Plan et construction

Le bâtiment est placé le long de la rue nord-sud, en face de la Grande mosquée. Le complexe étroit, allongé, s’articule en plusieurs parties selon la suite fonctionnelle des opérations du bain. À la pièce d’accueil au sud s’articulent vers le nord plusieurs salles de bains et, derrière elles, les installations techniques avec des réservoirs d’eau, le chauffage et d’autres pièces. L’organisation du plan et de l’élévation, les techniques de construction et les détails stylistiques rapprochent le hamman Manjak des bains mamelouks de Damas. De ce point de vue aussi la place de ces bains dans la série des constructions islamiques de Bosra est remarquable. Le maître d’œuvre de la construction était l’officier (émir) mamelouk Manjak al-Yûsufî, qui était monté des rangs de l’armée à des fonctions honorables à la cour et jusqu’à remplir des emplois de direction dans l’empire mamelouk. La ruine du bain à l’époque ottomane et avant tout la croissance de la population de Bosra ont eu pour conséquence que les linteaux de porte et de fenêtre, sur lesquels étaient inscrites les armoiries et les inscriptions, ont été enlevés des façades et intégrés dans une maison privée. Le bain lui-même a été transformé en maison d’habitation avec une cour servant aux activités domestiques. Les murs qui cédaient ont été étayés extérieurement par de la maçonnerie de telle façon que les façades originelles du côté de la Grande mosquée n’étaient plus visibles qu’en partie. L’intérieur détruit du bain a été nivelé à environ deux mètres au-dessus du sol originel ; par-dessus ont été construits de nouveaux murs de séparation et des rajouts internes.
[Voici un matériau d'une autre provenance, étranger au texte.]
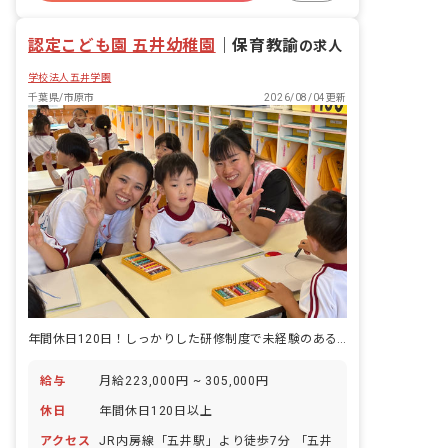
昇給昇進あり
認定こども園 五井幼稚園
｜
保育教諭
の求人
学校法人五井学園
千葉県/市原市
2026/08/04更新
年間休日120日！しっかりした研修制度で未経験のある方も安心の環境です
給与
月給223,000円 ~ 305,000円
休日
年間休日120日以上
アクセス
JR内房線「五井駅」より徒歩7分 「五井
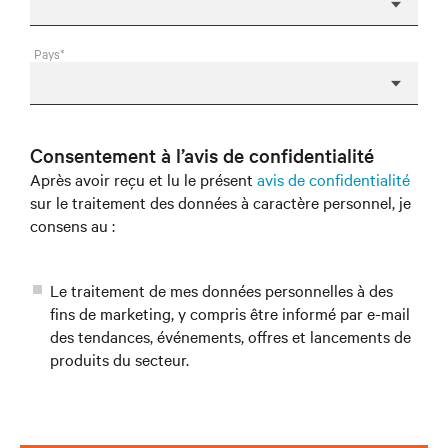
Pays*
Consentement à l’avis de confidentialité
Après avoir reçu et lu le présent
avis de confidentialité
sur le traitement des données à caractère personnel, je
consens au :
Le traitement de mes données personnelles à des
fins de marketing, y compris être informé par e-mail
des tendances, événements, offres et lancements de
produits du secteur.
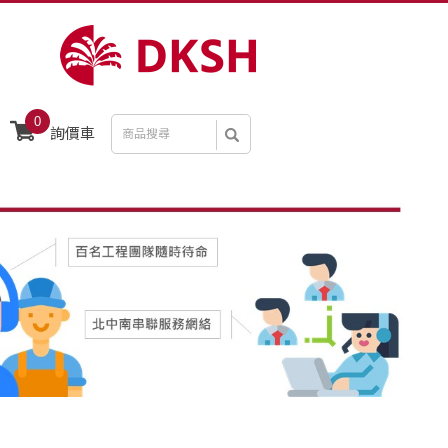
0
詢價車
Des recherches de la Direction générale des Antiquités ont révélé qu’une partie substantielle de la construction originelle était encore conservée sous ces adjonctions. La façade ouest et des parties de la pièce d’accueil ont fait l’objet de consolidations. De 1981 à 1993, la Direction des Antiquités de Bosra et l’Institut archéologique allemand ont assuré en commun le dégagement, la fouille et la restauration partielle du hammam. Ces travaux ont donné accès à un monument islamique impressionnant et ont rendu visible son mode de fonctionnement originel.